Crítica. La revista nace como una suerte de reacción a lo establecido por la época –Diario de Poesía-, y lo que logra es despegarse de la creación como elemento individual para conceptuar a la literatura como un hecho colectivo a pesar de la heterogeneidad que señala Rodolfo Edwards, por ejemplo. Pero el relato desde adentro de la revista adhiere a esa construcción del mito forjado a lo largo de los años. Las diferencias y los resquemores parecen haberse limado –al menos hasta cierto punto- y se produce una idealización de lo pasado como experiencia individual y colectiva. Es la intervención externa la que ofrece otra perspectiva y le da una dimensión diferente a la publicación. No solamente la forma en que Jorge Aulicino funciona como articulador de las distintas tendencias poéticas internas, como un analista de la importancia de la publicación –la revista encarnó la idea de los ‘90 como mito y como crítica-. También el cuestionamiento a una misoginia poco disimulada y de cuyo sino solo parece haber escapado Laura Wittner, planteada desde su lugar marginal en la estructura grupal que ocupaba Teresa Arijón. Pero, por sobre todo, la voz que aporta otro punto de vista es la de Julia Sarachu. Es ella quien señala a Diario de Poesía como una referencia que implicaba también un punto de diferenciación. Es notable el contraste que ofrece respecto de las versiones de la ruptura definitiva del grupo.

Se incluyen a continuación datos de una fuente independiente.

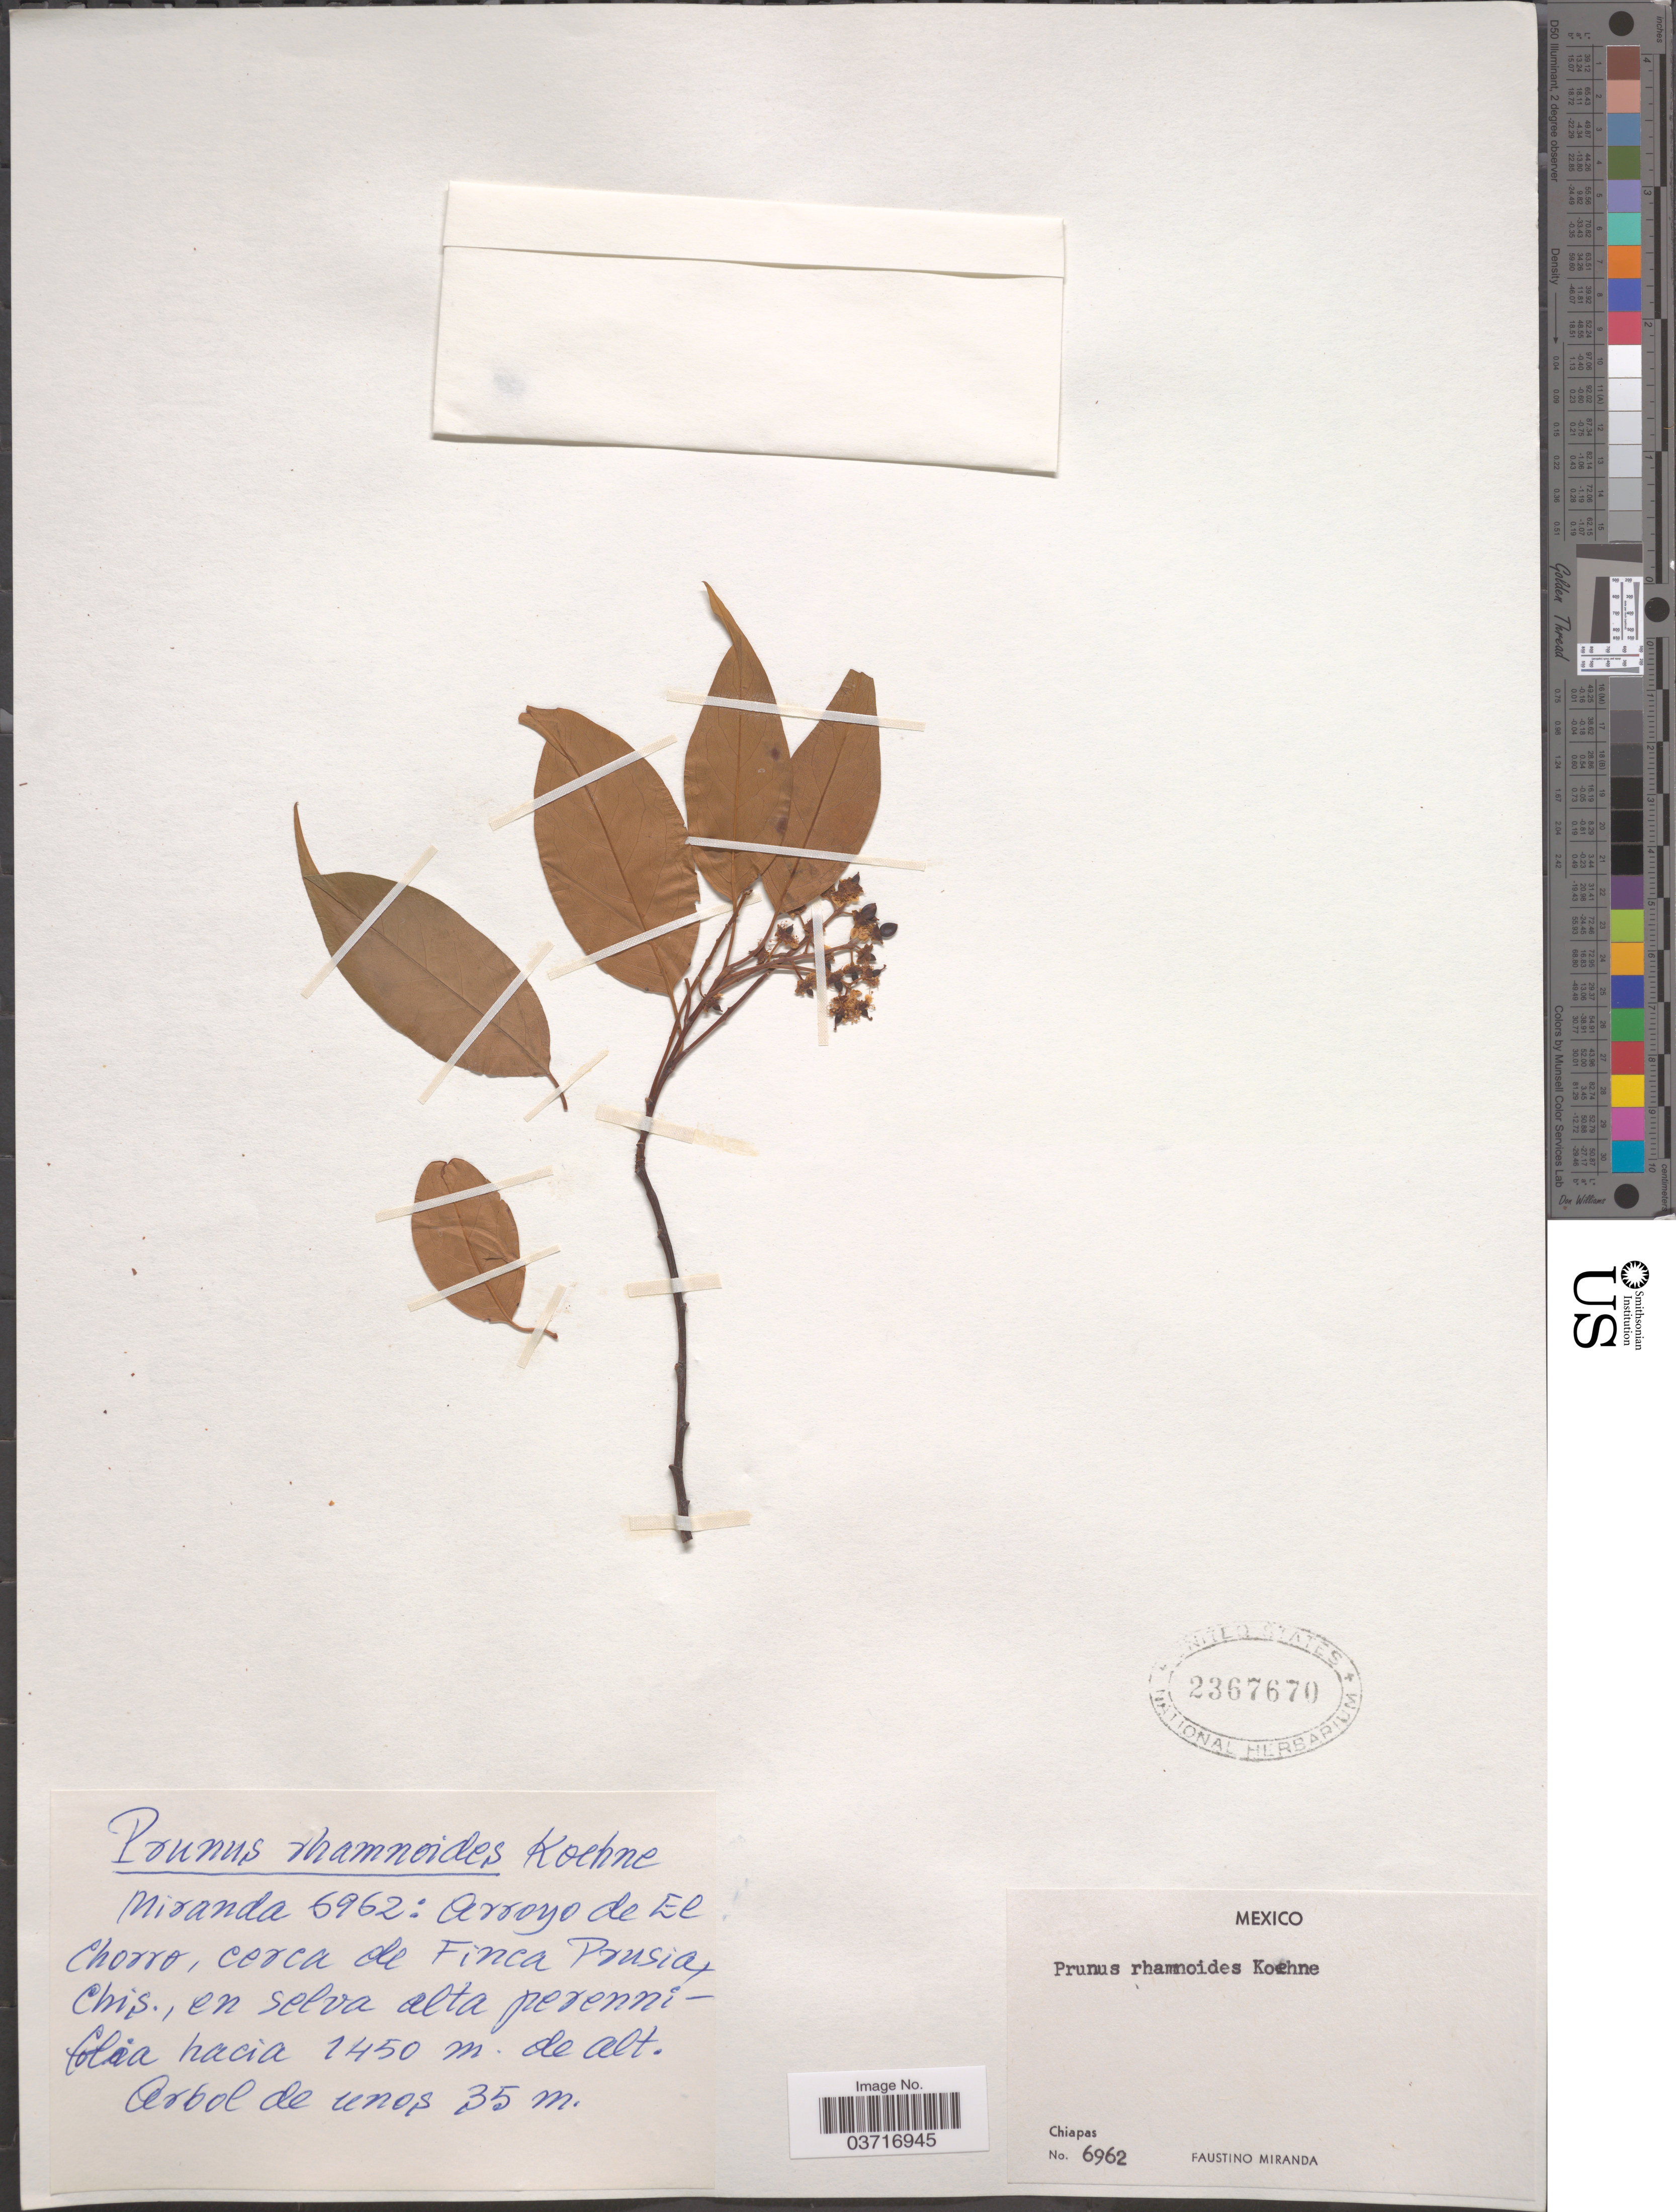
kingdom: Plantae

Mientras Casas y Varela señalan en un diálogo entre ellos que la debacle se produjo cuando se estaba preparando el número 3 y que se originó en una pelea por una mujer, Sarachu plantea dos elementos que precipitaron la ruptura: la nota que Varela publicó en Bariloche, firmada por otro de los miembros del grupo, titulada “Gelman asesino”(aunque la referencia era hacia una generación de poetas que quedó a su sombra, el término en esos momentos tenía resonancias equívocas con el pasado cercano) y la súbita difusión que comenzaron a tener Cucurto y Casas, que generó celos y envidias aparentemente nunca saldados en algunos de los miembros. Son esos momentos en los que el documental logra salir de la mirada endogámica que despliega en la mayor parte de su desarrollo y que por momentos lo pone al borde del abismo de la justificación de una estudiantina desaforada.

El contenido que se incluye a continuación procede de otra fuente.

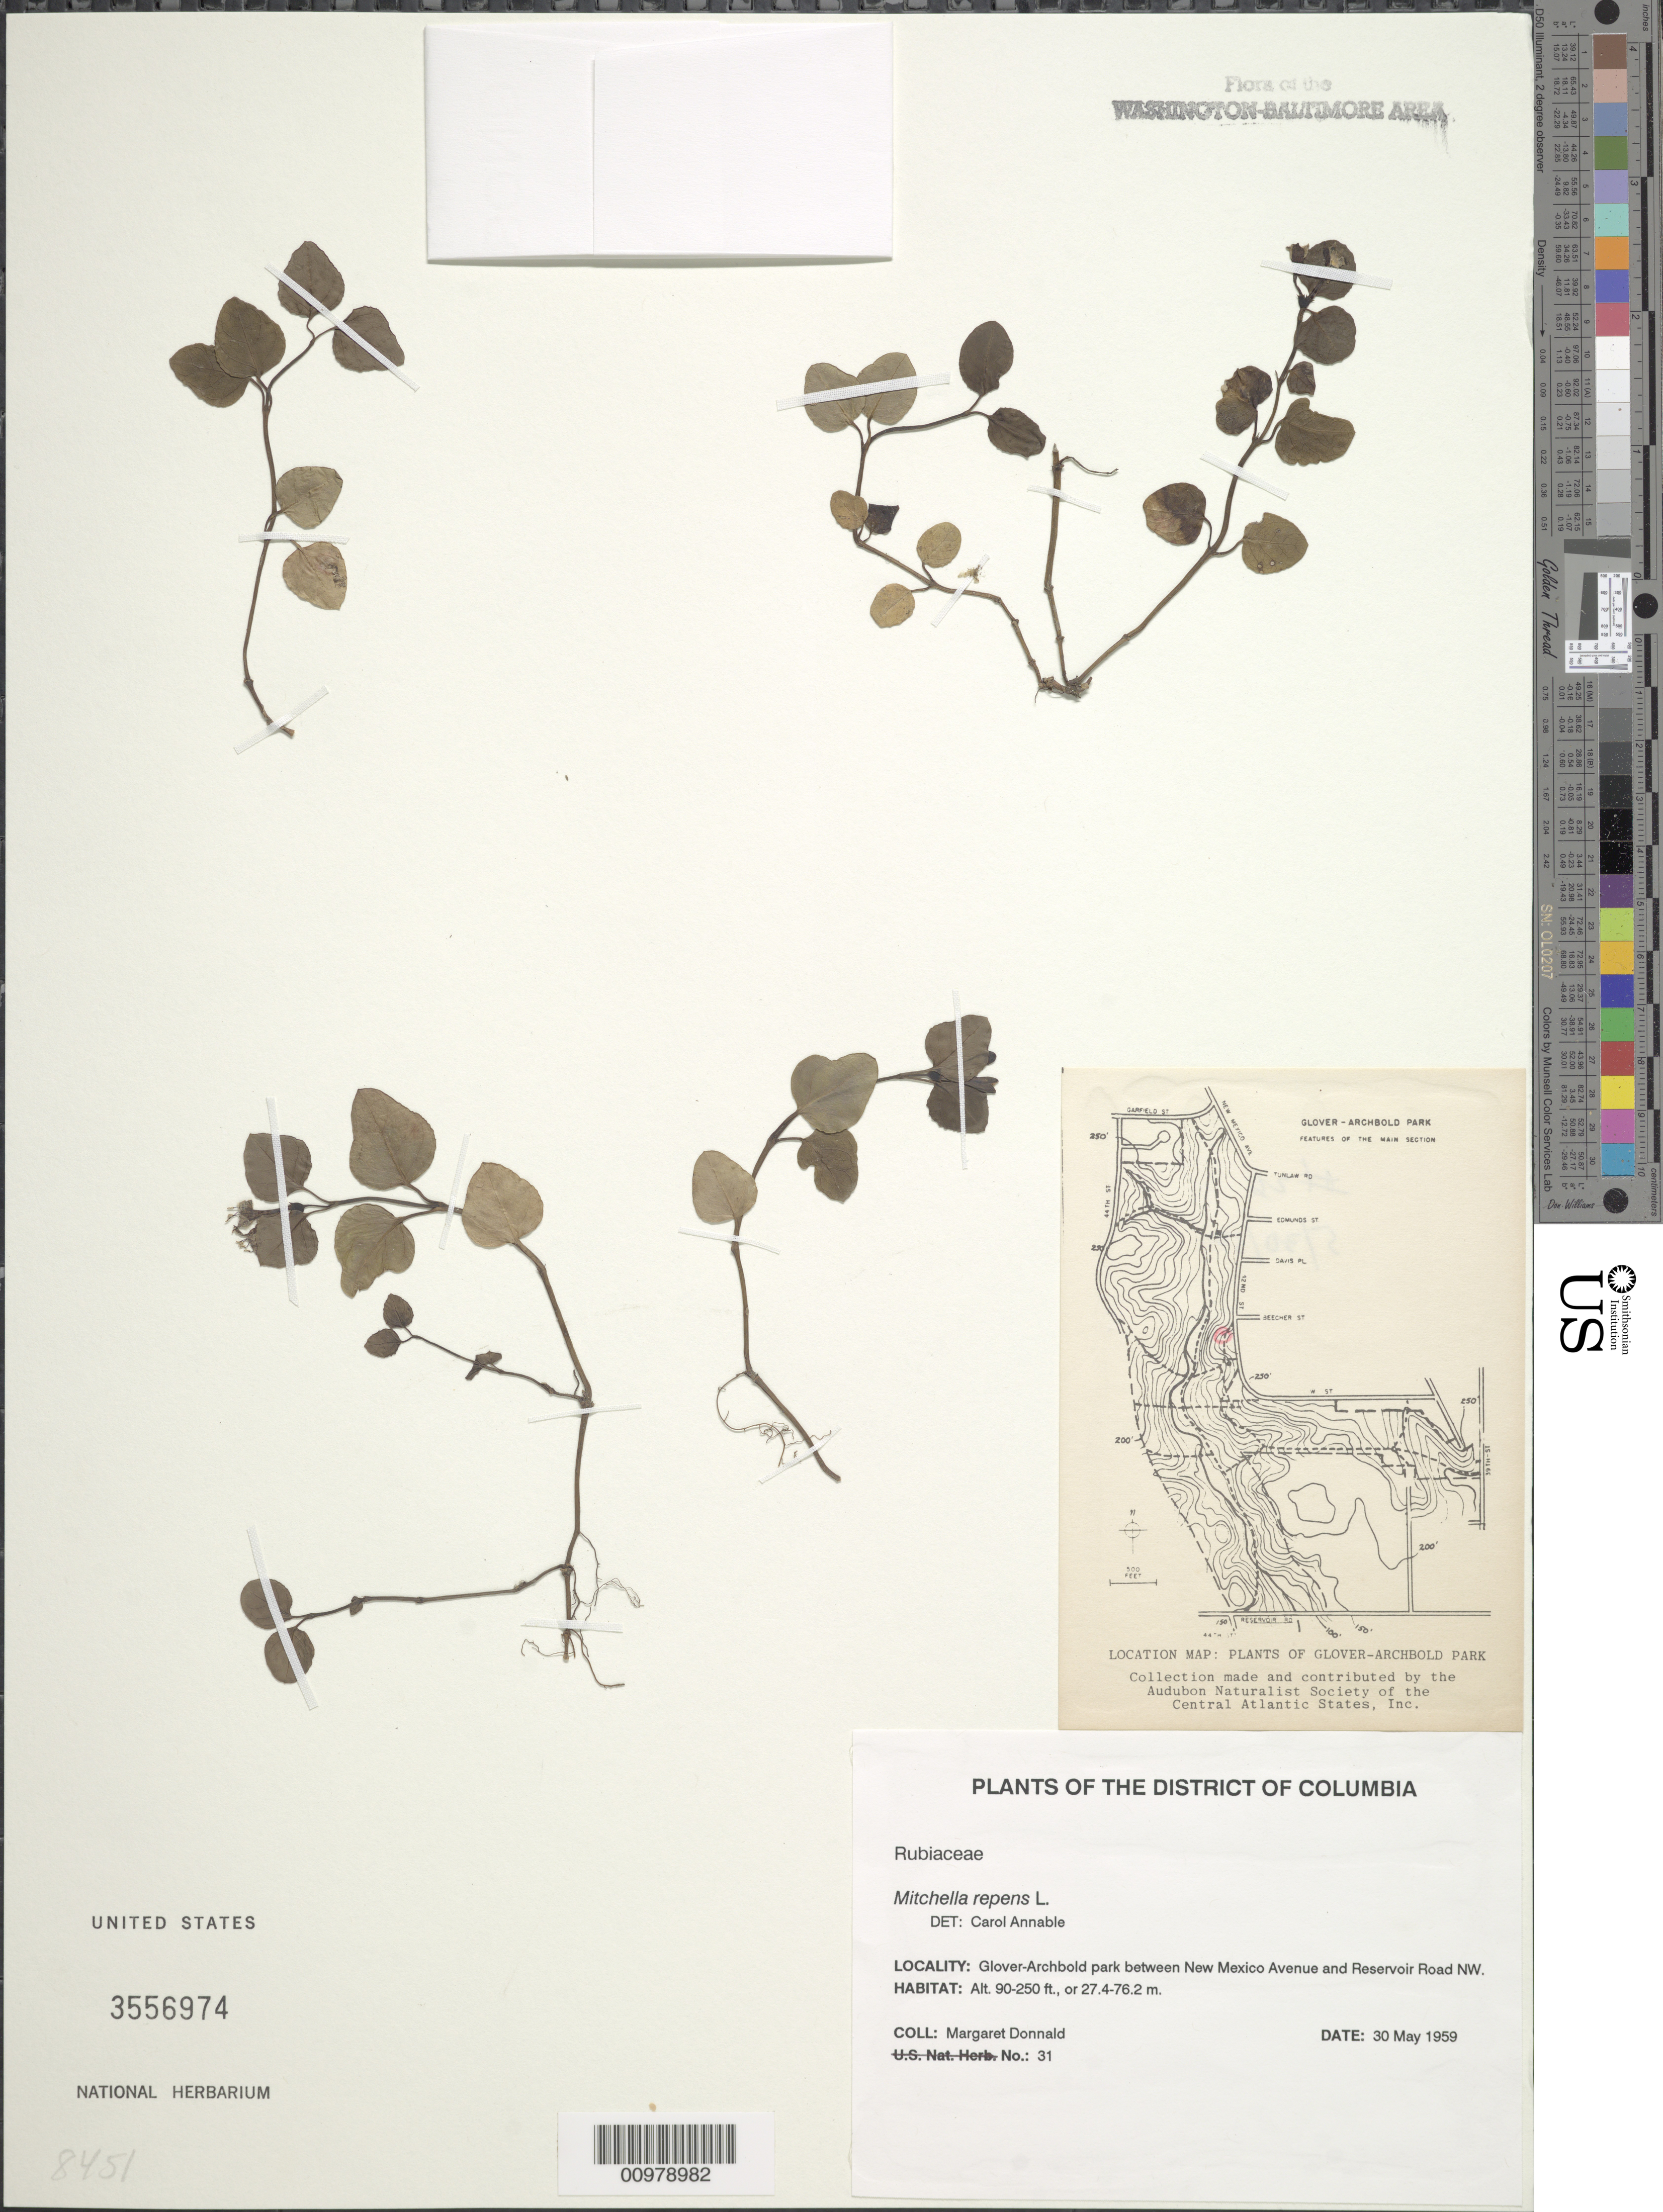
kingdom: Plantae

Manifiesto. Pero al fin de cuentas La vida que te agenciaste es un documental sobre un grupo de poetas enrolados en una corriente de tipo objetivista que hizo eclosión en la década del ‘90. Y lo que falta por momentos es ese sustrato poético que permita entender al que viene de afuera de qué se está hablando. El privilegio de lo anecdótico, la tentación inevitable de usar el único registro disponible de ese pasado, despegan durante buena parte al documental de lo estrictamente poético. La idea esbozada por Aulicino de que más que de dos números de una revista se trataba de dos manifiestos no se sostiene más que en la opinión, porque no se ofrece al espectador cuál es el contenido de ese manifiesto, cuál fue su importancia –al menos teórica- en esa época y cuál fue su influencia posterior. Apenas hay un esbozo en los fragmentos de poesías que leen los autores entrevistados (mayormente en off y a veces con alguna forma de representación visual más o menos relacionada), pero sin señalar si esos textos son parte de aquella época o si son de producción más reciente. De todas maneras permiten un acercamiento a una obra polimorfa y heterogénea de algo que se consideró un colectivo de creación. En ese punto tal vez el mayor acierto del documental es emprender la búsqueda de lo que fue, teniendo la conciencia de que ese estallido producido tras el segundo número de la revista se tradujo en esquirlas que fueron dispersándose más y más. La idea de Varela de reunir esos fragmentos –o al menos algunos de ellos- es un primer paso para recomponer la visión sobre una generación –o un grupo- de escritores. Pero en el camino, lo único que resulta claro es que esos pequeños pedacitos difícilmente puedan volver a unirse –la negativa de Durand a recibir a Varela en Filipinas; la imposibilidad para ponerse de acuerdo en si Rojo viaja a Buenos Aires o los de Buenos Aires viajan a la casa de Rojo en Duggan-, y que la tarea está condenada a un fracaso relativo. El fracaso más palpable, en todo caso, es no haber podido dar cuenta del mito y justificarlo desde la poesía.

La vida que te agenciaste (Argentina, 2018). Guion y dirección: Mario Varela. Duración: 85 minutos.